Des avancées réelles pour les victimes

Le texte initial permet d’avancer sur l’interdiction de principe des confrontations entre victimes mineures et auteurs, l’encadrement de la filiation à l’égard de l’auteur d’un viol, la répression explicite des mutilations sexuelles féminines, la création d’une infraction autonome de mariage forcé, la protection des femmes étrangères ayant porté plainte ou encore la prise en compte des cyberviolences… Autant de progrès que l’UNSA salue.

VSS et travail : un texte incomplet

Le lieu de travail est l’un des espaces où les violences s’exercent mais aussi où elles peuvent être repérées. Le texte l’a compris, mais s’arrête à mi-chemin. Il crée un droit à la formation pour les référents en entreprise sans leur garantir suffisamment de temps pour exercer leur mission ni de protection contre d’éventuelles représailles. Il cantonne la formation de l’encadrement aux entreprises de plus de 250 salariés, comme si la détection de proximité importait moins ailleurs.
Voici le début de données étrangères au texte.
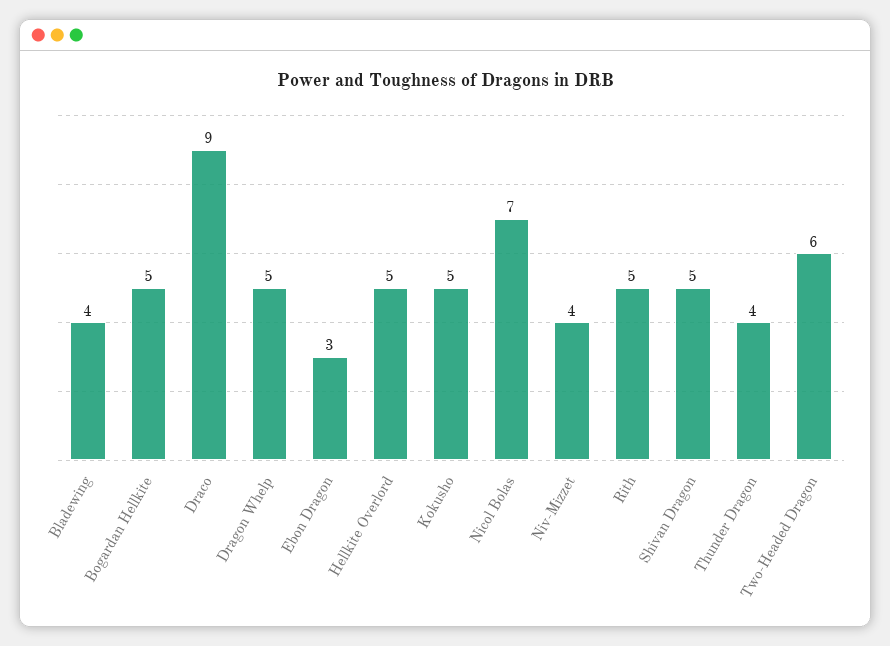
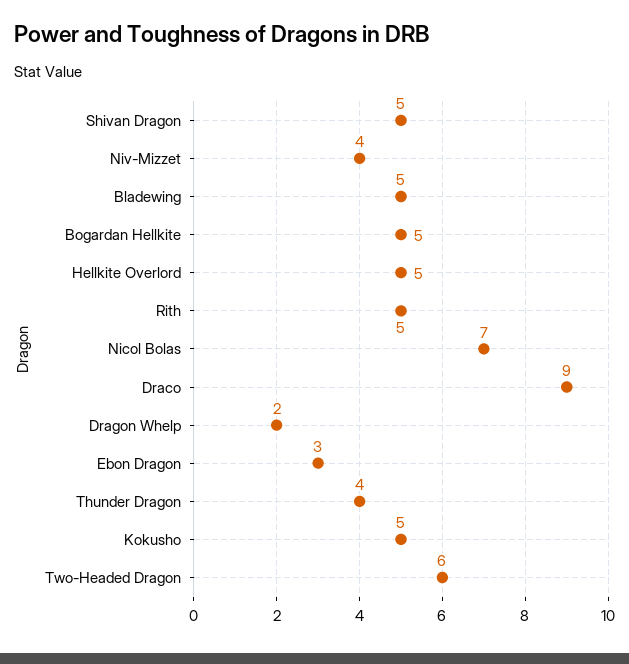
  {
-   "Bladewing": 4,
+   "Bladewing": 5,
    "Bogardan Hellkite": 5,
    "Draco": 9,
-   "Dragon Whelp": 5,
+   "Dragon Whelp": 2,
    "Ebon Dragon": 3,
    "Hellkite Overlord": 5,
    "Kokusho": 5,
    "Nicol Bolas": 7,
    "Niv-Mizzet": 4,
    "Rith": 5,
    "Shivan Dragon": 5,
    "Thunder Dragon": 4,
    "Two-Headed Dragon": 6
  }

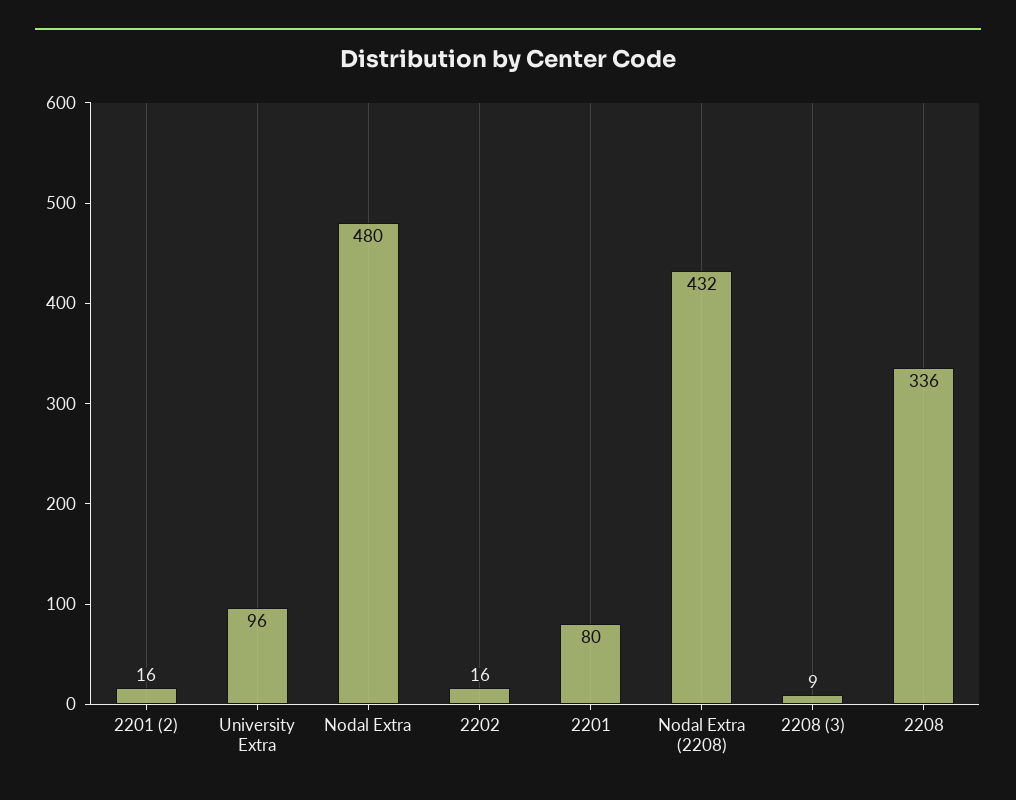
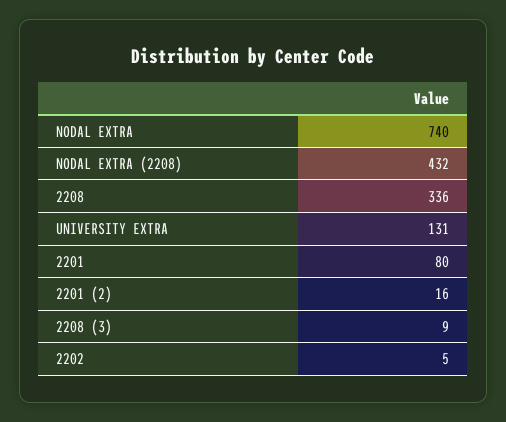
  {
    "2201 (2)": 16,
-   "University Extra": 96,
+   "University Extra": 131,
-   "Nodal Extra": 480,
+   "Nodal Extra": 740,
-   "2202": 16,
+   "2202": 5,
    "2201": 80,
    "Nodal Extra (2208)": 432,
    "2208 (3)": 9,
    "2208": 336
  }

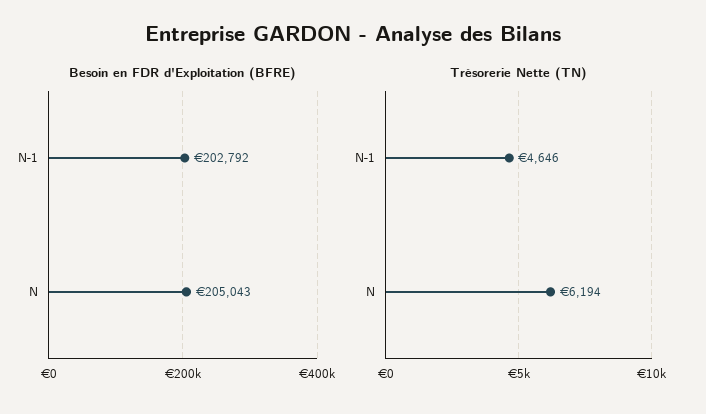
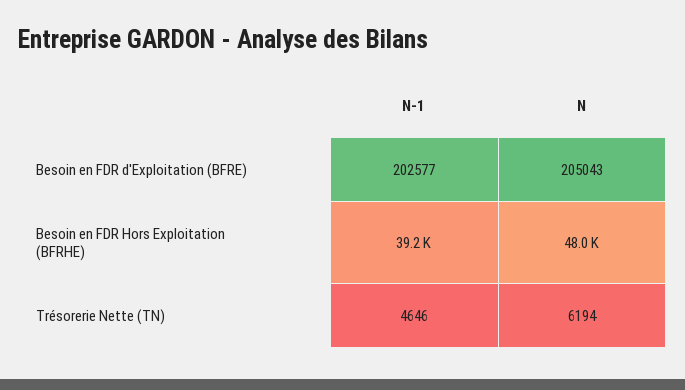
  {
    "Besoin en FDR d'Exploitation (BFRE)": {
-     "N-1": 202792,
+     "N-1": 202577,
      "N": 205043
    },
    "Trésorerie Nette (TN)": {
      "N-1": 4646,
      "N": 6194
-   }
+   },
+   "Besoin en FDR Hors Exploitation (BFRHE)": {
+     "N-1": 39200,
+     "N": 48000
+   }
  }

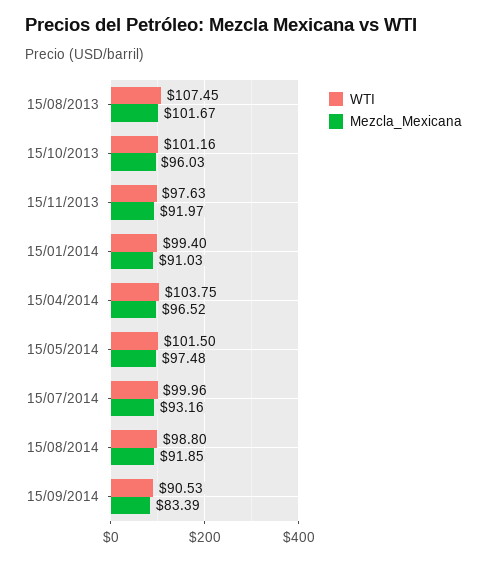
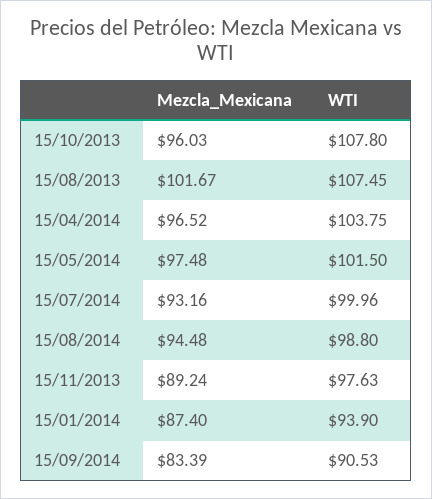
  {
    "WTI": {
      "15/08/2013": 107.45,
-     "15/10/2013": 101.16,
+     "15/10/2013": 107.8,
      "15/11/2013": 97.63,
-     "15/01/2014": 99.4,
+     "15/01/2014": 93.9,
      "15/04/2014": 103.75,
      "15/05/2014": 101.5,
      "15/07/2014": 99.96,
      "15/08/2014": 98.8,
      "15/09/2014": 90.53
    },
    "Mezcla_Mexicana": {
      "15/08/2013": 101.67,
      "15/10/2013": 96.03,
-     "15/11/2013": 91.97,
+     "15/11/2013": 89.24,
-     "15/01/2014": 91.03,
+     "15/01/2014": 87.4,
      "15/04/2014": 96.52,
      "15/05/2014": 97.48,
      "15/07/2014": 93.16,
-     "15/08/2014": 91.85,
+     "15/08/2014": 94.48,
      "15/09/2014": 83.39
    }
  }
La proposition de loi fait aussi de la prévention des VSS un thème de négociation collective, sans pour autant exiger qu’elle débouche sur quoi que ce soit. Or, selon nous, il doit s’agir d’une obligation de résultats, pas de moyens.

L’UNSA demande aussi la transposition globale de la convention n° 190 de l’OIT, des sanctions effectives contre les employeurs défaillants — via la conditionnalité des aides et des marchés publics —, des enquêtes internes réellement impartiales associant les représentants du personnel et enfin le renforcement de l’inspection du travail.

Accompagnement des victimes : pas de droits au rabais

Le texte crée une autorisation d’absence de dix jours pour les victimes : un plancher dans le privé, un plafond dans la fonction publique. Cette asymétrie n’a aucune justification et l’UNSA demande son alignement. Elle exige également que la protection fonctionnelle des agents publics ne puisse plus être refusée faute de plainte déposée.

Enfin, aucune victime ne doit avancer les frais médicaux, psychologiques et juridiques liés aux violences subies au travail, lesquelles doivent être reconnues comme un risque professionnel.

Le texte ignore par ailleurs les conséquences professionnelles des violences conjugales, alors que le travail pourrait être un des appuis pour s’en extraire.

Sans moyens, une loi sans effet

Le texte oublie l’hébergement d’urgence dédié aux femmes victimes, condition décisive de leur protection pour les plus vulnérables. Par ailleurs, tous les secteurs appelés à appliquer cette loi (justice, santé, social, éducation, protection de l’enfance, inspection et médecine du travail) sont déjà exsangues, avec des postes durablement non pourvus.

L’UNSA demande donc une évaluation rapide de l’adéquation des moyens aux objectifs et aux nouveaux droits, une fois la loi adoptée.